The spell-check application of most word processing software programs would not catch a slip-up of these two words. Spell-check is looking for words that aren’t in its dictionary, and words that resemble words in its dictionary, but are possibly spelled wrong. Spell-check isn’t perfect. It doesn’t know and can’t guess what word you wanted, or what word you meant, it can only judge the words on the page. If you used words that are all spelled correctly, it gives you a pass anyway.

Autocorrect suggests words that start with the same letters. It’s suggesting what word you may want to save time, but quite often, its suggestions are pretty off base. They don’t help you out, but they do make you laugh.
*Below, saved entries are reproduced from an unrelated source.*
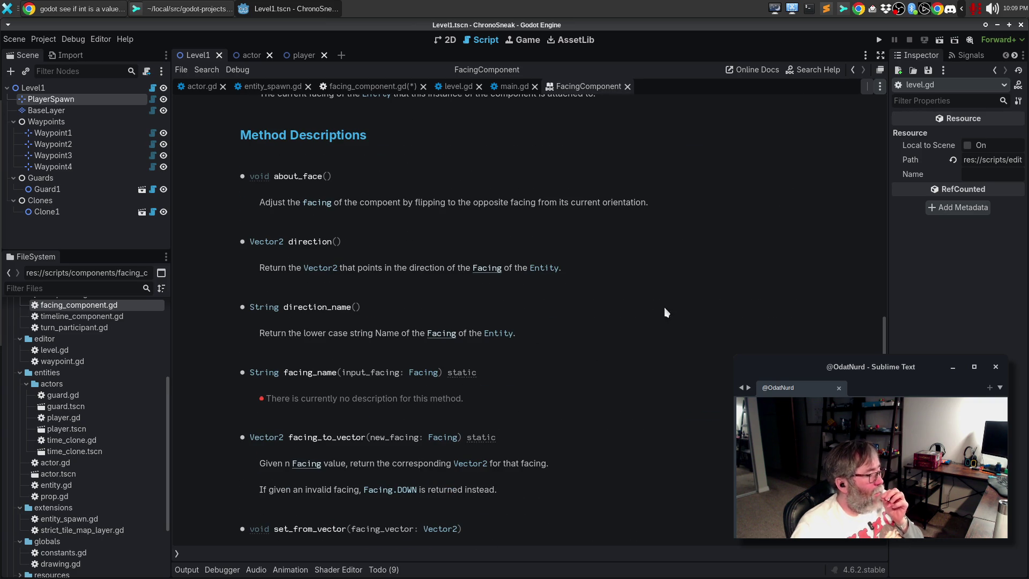
# - Save facing_component.gd and go back to the FacingComponent documentation to review facing_name
pyautogui.click(372, 87)
pyautogui.press('ctrl+s')
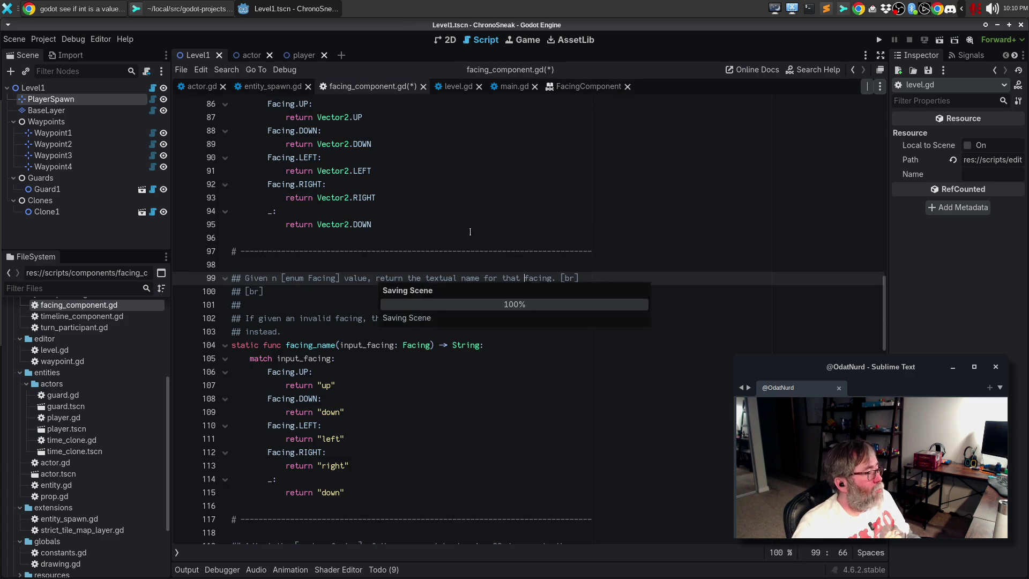
pyautogui.click(575, 86)
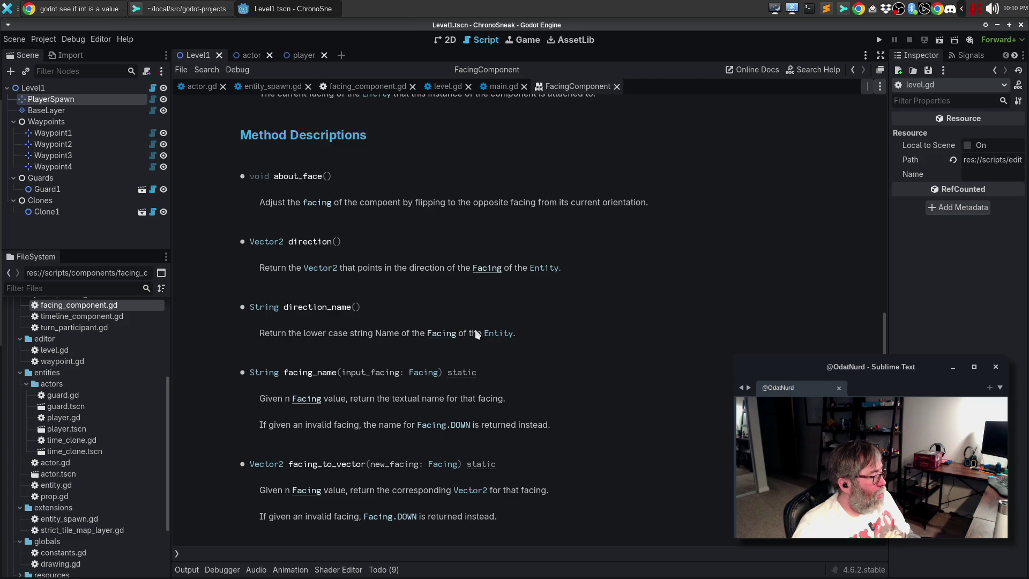
pyautogui.press('alt+Tab')
pyautogui.press('alt+Tab')
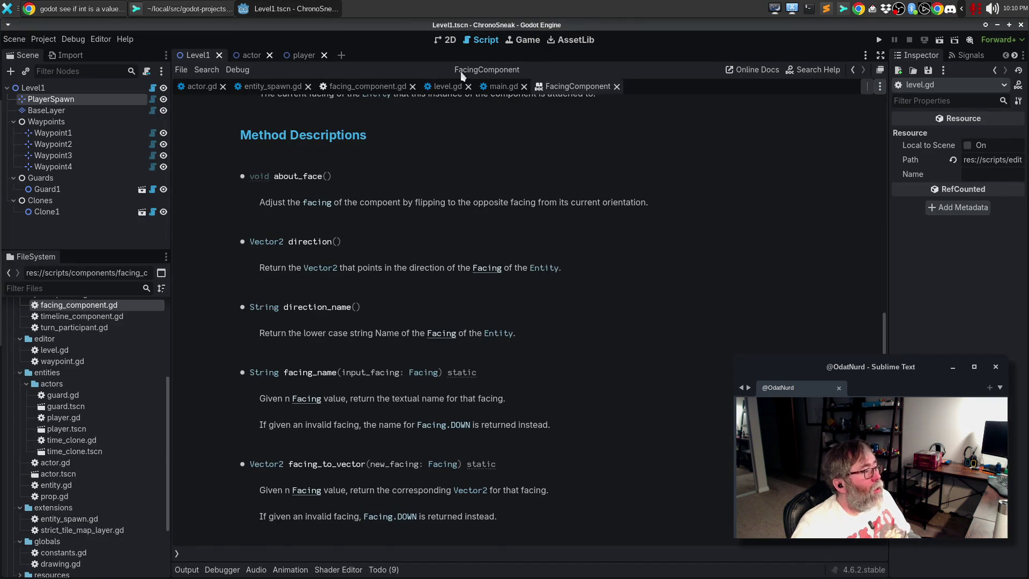
# - Check the stray 'n' typo on line 99 of facing_component.gd, then return to the documentation
pyautogui.click(367, 87)
pyautogui.click(275, 279)
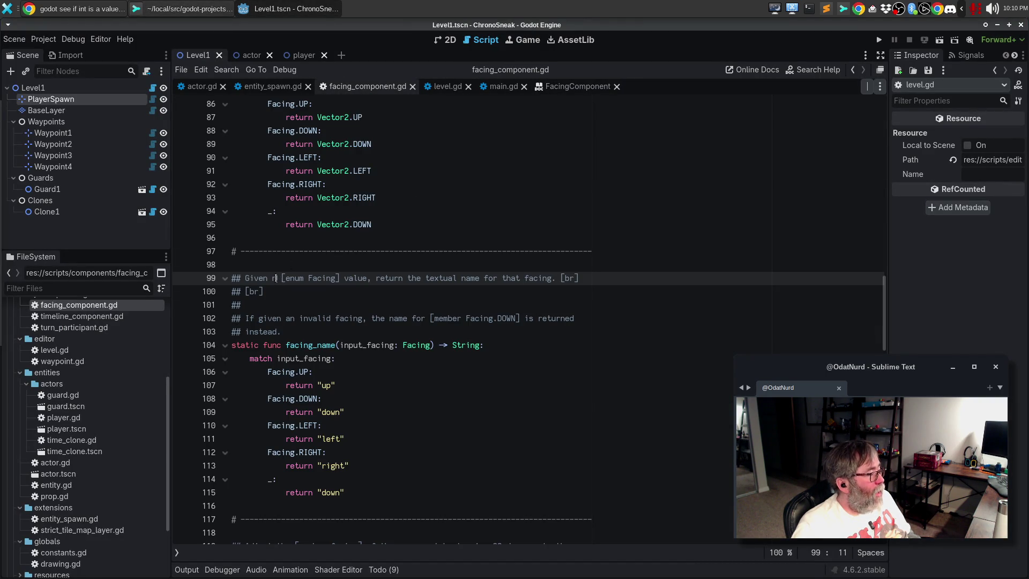
pyautogui.click(581, 88)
Lays (pronounced “lays”; rhymes with pays, ways, bays, days) is a he/she/it form of the verb “lay,” which typically means to set something down on a surface, or put something in place. More definitions appear below the example sentences.

For example:

  • After school, Louis lays his book bag on the floor, collapses into a bean bag. He turns on the TV to play video games for the next two hours.
  • Leslie’s hands are full of groceries and household items. She lays down her keys, and puts everything away for the next ten minutes. Then she looks for where her keys went and asks everyone where they are. 

Lay can also mean:

  • To knock someone down in boxing or a fistfight.
  • To present a case before supervisors or authority for review.
  • To accuse or assign blame to someone else.
  • To install materials in or on ground: place bricks for a wall, install pipelines, pour concrete or other paving material, install flooring
  • To formally bury a body at a gravesite.
  • To start a project, make rules, or set an organization up.

Sometimes people get confused about “lie” and “lay.” Typically a person lies themselves down for a nap, they lay down other people (i.e., baby, puppy needing a nap) and things.

Laze (pronounced “layz”; rhymes with faze, maze) has multiple meanings.

  • As a noun, in geology, it refers to the acidic foggy rain that lingers in the air following a volcanic eruption. This year, 2018, its been in the news due to Kilauea’s eruption in the US state of Hawaii. In April 2010, Iceland had an eruption of Eyjafjallajökull that disrupted air travel for some time.
  • As a verb, it means to lounge around, to behave in a sloth-like, unmotivated way.

The following story uses both words correctly:

 Lana has planned to get a suntan at a beach house near Hilo this summer, but she hadn’t anticipated a volcanic eruption. She found some friends who lived on Kauai and went kayaking instead. Not only did she get sunshine, she strengthened her core and got a change of scene.